Hmm, I've found the e-mail address of a Budgen who may be the same guy; I think I'll write and ask him if he is.

Posted by language hat at April 19, 2007 03:22 PM

My curiosity's been piqued enough that I've called it up from the stacks;I don't have time to pop into the Bodleian today, but I ought to be able to take a look at it tomorrow.

Posted by Alexa at April 20, 2007 06:23 AM

Budgen's thesis is by no means a complete biography, but given the dearth of other sources I'd say it's worth a look. Most of the thesis deals with literary analysis, but the first chapter tries to assemble what is known of Emin's life.

There are three contemporary sources for his life: Emin's own account, in his Petition to be accepted for employment in Russia of May, 1791, a substantially different account in Novikov's Opyt istorichiskogo slovarya o rossiiskikh pisatelyakh, and third version written by Petr Bogdanovich, the editor of some of Emin's works and (alledgedly) a friend of his. None of the three are complete or wholly convincing accounts, although elements of Emin's and Bogdanovich's stories are coherent and plausible.

Novikov and Bogdanovich place Emin as having been raised by Jesuits and spending a lot of his childhood travelling around Europe, coverting to Islam either as a lapsed Jesuit or out of convenience, before eventually winding up in London.

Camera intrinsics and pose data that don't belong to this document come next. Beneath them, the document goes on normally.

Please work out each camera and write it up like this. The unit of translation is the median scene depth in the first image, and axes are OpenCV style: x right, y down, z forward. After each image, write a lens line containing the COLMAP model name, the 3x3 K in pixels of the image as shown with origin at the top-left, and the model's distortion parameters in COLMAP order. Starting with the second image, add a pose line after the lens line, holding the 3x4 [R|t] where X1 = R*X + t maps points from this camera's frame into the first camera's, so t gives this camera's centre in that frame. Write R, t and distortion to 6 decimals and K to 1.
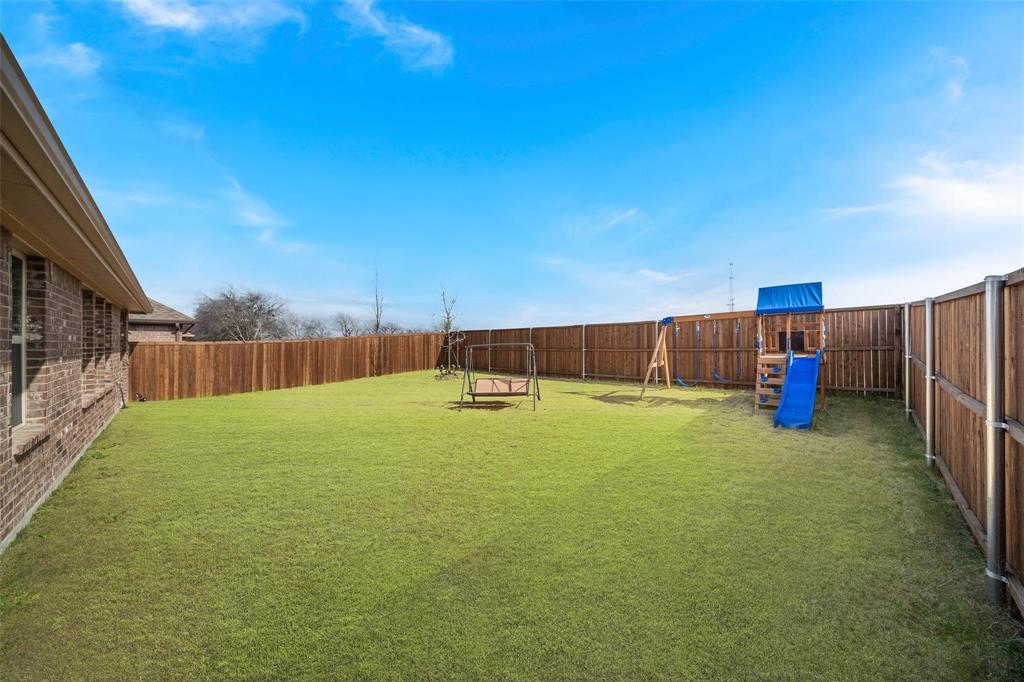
lens RADIAL K [[349.4, 0, 512.7], [0, 349.4, 342.6], [0, 0, 1]] dist [-0.007727, 0.000437]
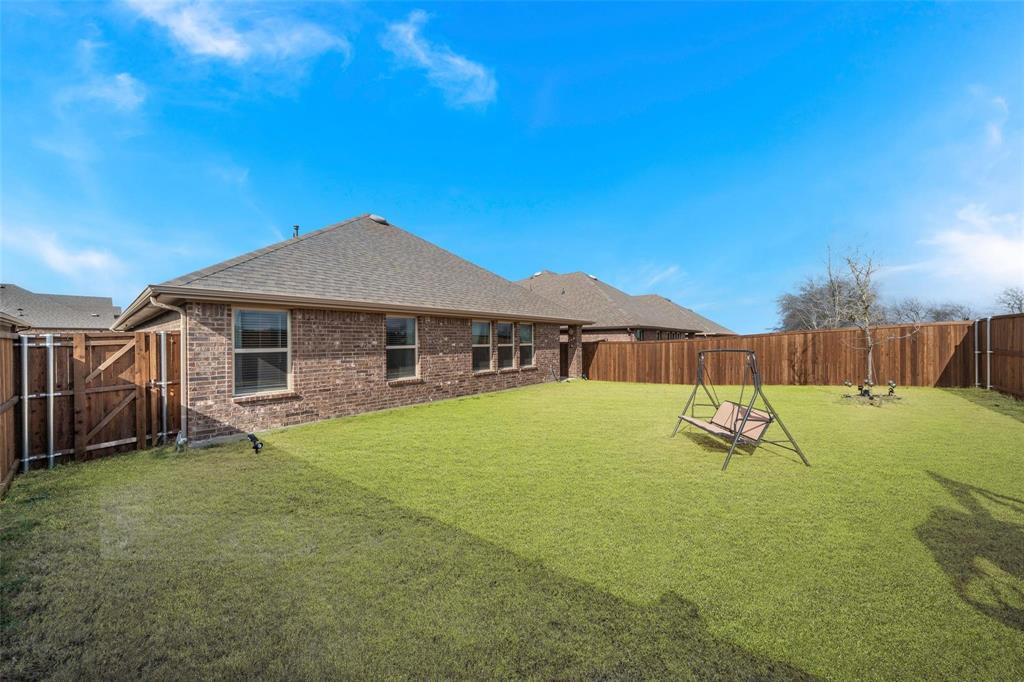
lens RADIAL K [[349.4, 0, 510.0], [0, 349.4, 338.8], [0, 0, 1]] dist [-0.007727, 0.000437]
pose [[0.089589, -0.004823, -0.995967, 0.380888], [0.013373, 0.999904, -0.003639, -0.013107], [0.995889, -0.012993, 0.089645, 0.387103]]
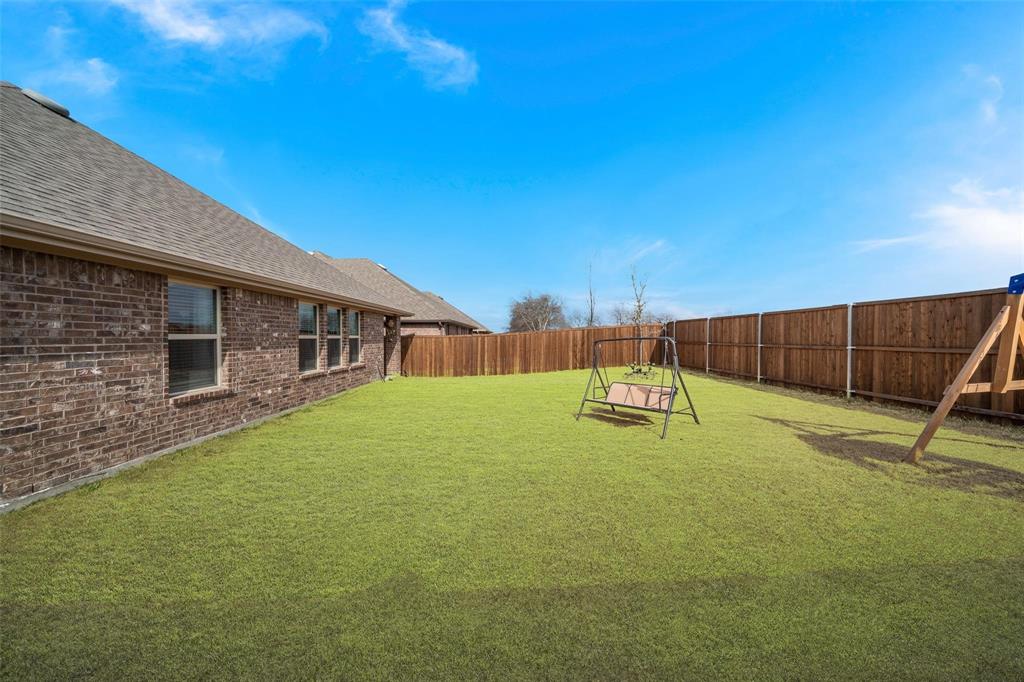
lens RADIAL K [[349.4, 0, 511.3], [0, 349.4, 341.0], [0, 0, 1]] dist [-0.007727, 0.000437]
pose [[0.710351, 0.009336, -0.703785, 0.209398], [0.003819, 0.999846, 0.017118, -0.002381], [0.703837, -0.014847, 0.710206, 0.205382]]
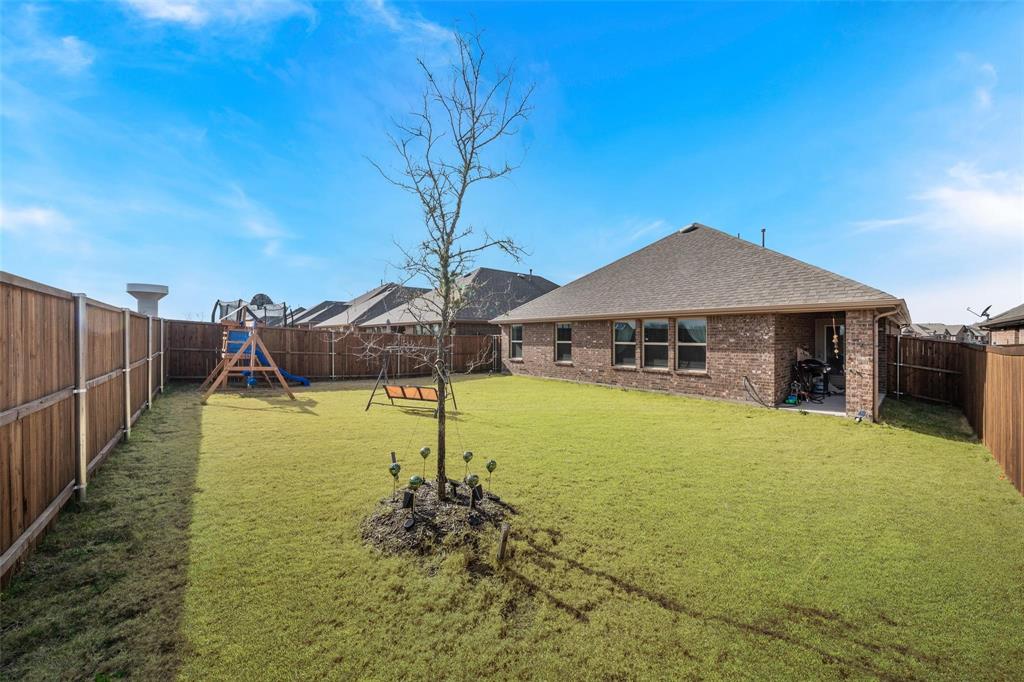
lens RADIAL K [[349.4, 0, 512.5], [0, 349.4, 337.6], [0, 0, 1]] dist [-0.007727, 0.000437]
pose [[-0.996617, 0.000048, 0.082181, -0.267047], [-0.000342, 0.999989, -0.004731, -0.010883], [-0.082180, -0.004743, -0.996606, 1.375211]]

Emin's version is a bit wild and fairly complicated. Emin says his granfather was a Pole who converted to Islam. His father, Husein, married an orthodox slave-girl in Constantinople and held a variety of government positions. Emin, born Meh(e)met Ali, was educated in Latin and Polish by his father and then sent to Venice in his teenage years to finish his education in Italian. Later on he became a slave, escaped thanks to a pirate attack on the ship carrying him, studied in a Jesuit college in Lisbon, and then came to the Russian embassy London in 1761 and asked to convert to Orthodoxy and move to Russia. At this point he took the name Fedor Aleksandrovich Emin.

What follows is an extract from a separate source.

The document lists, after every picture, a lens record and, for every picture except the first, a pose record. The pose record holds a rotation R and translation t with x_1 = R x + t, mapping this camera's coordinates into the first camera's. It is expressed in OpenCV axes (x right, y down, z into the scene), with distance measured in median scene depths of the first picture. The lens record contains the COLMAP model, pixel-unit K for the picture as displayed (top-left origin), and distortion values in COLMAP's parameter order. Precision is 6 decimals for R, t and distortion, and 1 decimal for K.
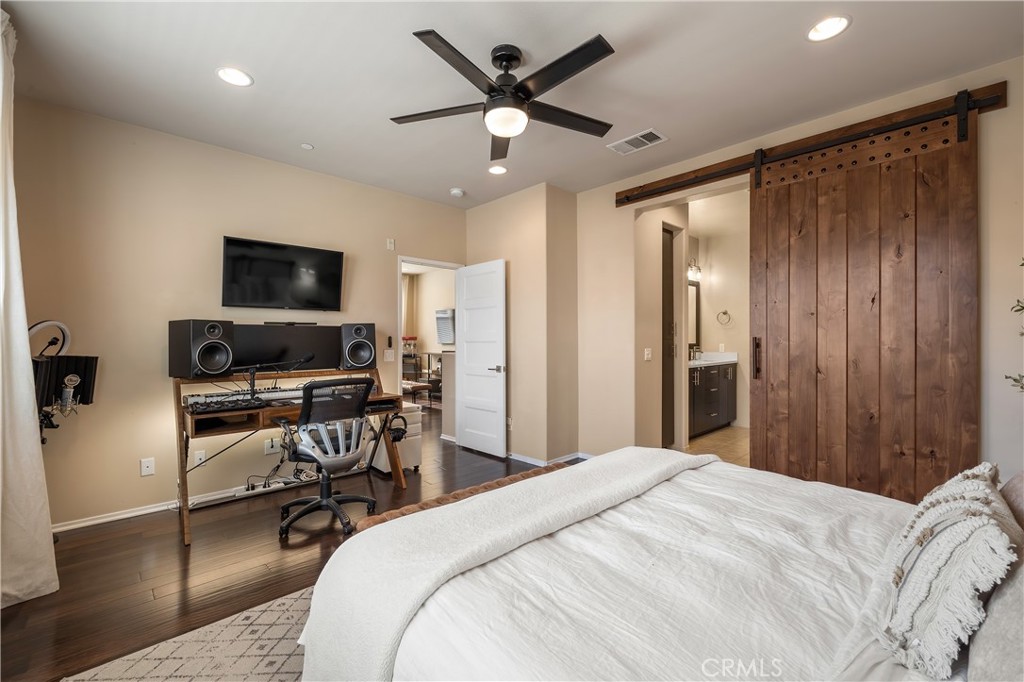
lens RADIAL K [[439.1, 0, 506.3], [0, 439.1, 342.0], [0, 0, 1]] dist [-0.025765, -0.001031]
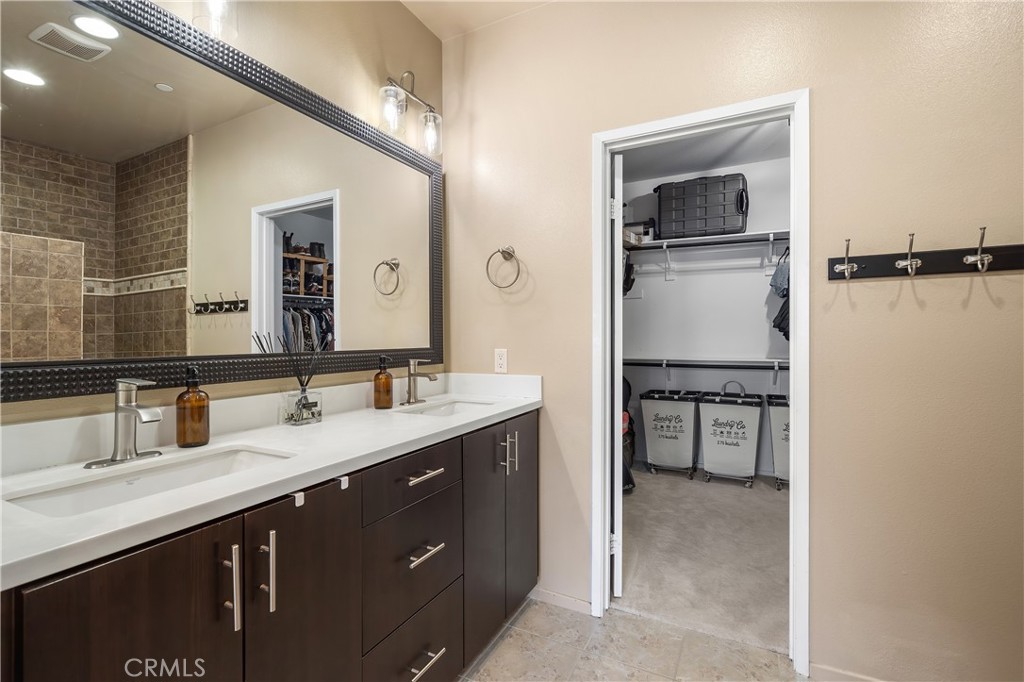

Budgen's account of his life and work in Russia is a good deal clearer and more factual, although for the sake of brevity I won't go into any detail.

Posted by Alexa at April 21, 2007 06:21 AM

Thanks! I guess there's no way of knowing the details for sure, but what a life!

Posted by language hat at April 21, 2007 08:16 AM

Sergei M. Soloviev devoted some space to Emin's "History of Russia" in his "Russian History Writers of the 18th Century." I don't have Soloviev's text before me but as far as I remember, he doesn't take Emin seriously, partly because of Emin's childish attempts at comparative linguistics and other extravagances. The spirit of Emin's derivations survived into the 21st century, apparently showing itself in Anatoly Fomenko's "Phoenicia is Venice" insight, and claims by various Ukrainian and Russian hotheads that their nation, the oldest in the world, is derived from the Etruscans. However, unlike his latest imitators, Emin was indeed a polyglot.

Soloviev makes another mention of Emin in his History, this time as a satirist and an opponent of the theater.

Posted by Alexei at April 24, 2007 03:58 AM
that their nation, the oldest in the world, is derived from the Etruscans.

What! Not from the Sumerians!?! I'm deeply disappointed.